Work instruction 1: Copy out the listing's lines word for word, from the line containing "[0, 6, 498, 63]" through the end of the listing, both ends included.

Page extract:
# Solicitors Letter Posted To Wrong Address



## Peter54 (4 Oct 2010)

Maybe I'm over reacting, but I thought I would run this situation by you guys with the legal expertise.

By mistake, I opened a letter that was posted to my home, but was not addressed to me, instead it was addressed to a person I had a business with sometime back.  I have not seen my ex business partner in a long time and do not have their forwarding details bar a mobile phone number.

The letter in question was from a solicitors practice on behalf of a bank looking to collect a large sum of money that this person had borrowed.

I rang the person in question, who is now mortified that I know their personal information and that this letter had been posted to my address. 

Having discussed the situation, I have since learned that the person has no fixed abode and has tried to service the debt via debt management services.

To get to the point I am slightly annoyed that this solicitors practice would send this information to my address and threaten that they will seek judgment within seven days.


----------



## mf1 (4 Oct 2010)

Was there a return address on the letter? 

You made a mistake opening the letter. You read it. You now know what is in it. You've told the person it was intended for. They now know that matters are getting serious. 

"To get to the point I am slightly annoyed that this solicitors practice would send this information to my address and threaten that they will seek judgment within seven days. "

Why does this matter to you? 


mf


----------



## Peter54 (4 Oct 2010)

Thanks for responding Mf1.  

I've since rang the practice, telling them the situation, yet they got snooty with me!

Listed records:
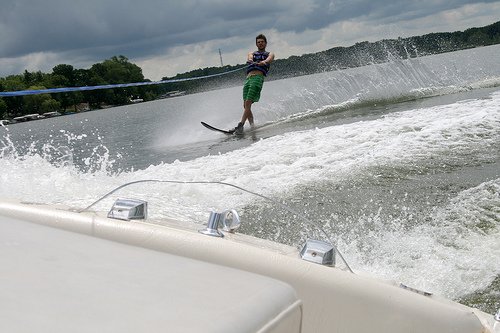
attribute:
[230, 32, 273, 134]
skier — white, tall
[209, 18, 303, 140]
man — skiing, white, tall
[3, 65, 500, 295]
water — dark, brown, big, grey, deep, wild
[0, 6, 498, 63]
sky — dark, grey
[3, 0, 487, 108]
trees — green, wide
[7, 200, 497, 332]
boat — white, big, wide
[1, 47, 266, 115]
rope — blue, long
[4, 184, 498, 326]
boat — white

Work instruction 2: In the forum thread about a solicitors letter posted to the wrong address, within how many days did the letter threaten to seek judgment?

Exercise response 1:
[0, 6, 498, 63]
sky — dark, grey
[3, 0, 487, 108]
trees — green, wide
[7, 200, 497, 332]
boat — white, big, wide
[1, 47, 266, 115]
rope — blue, long
[4, 184, 498, 326]
boat — white

Exercise response 2: Seven days.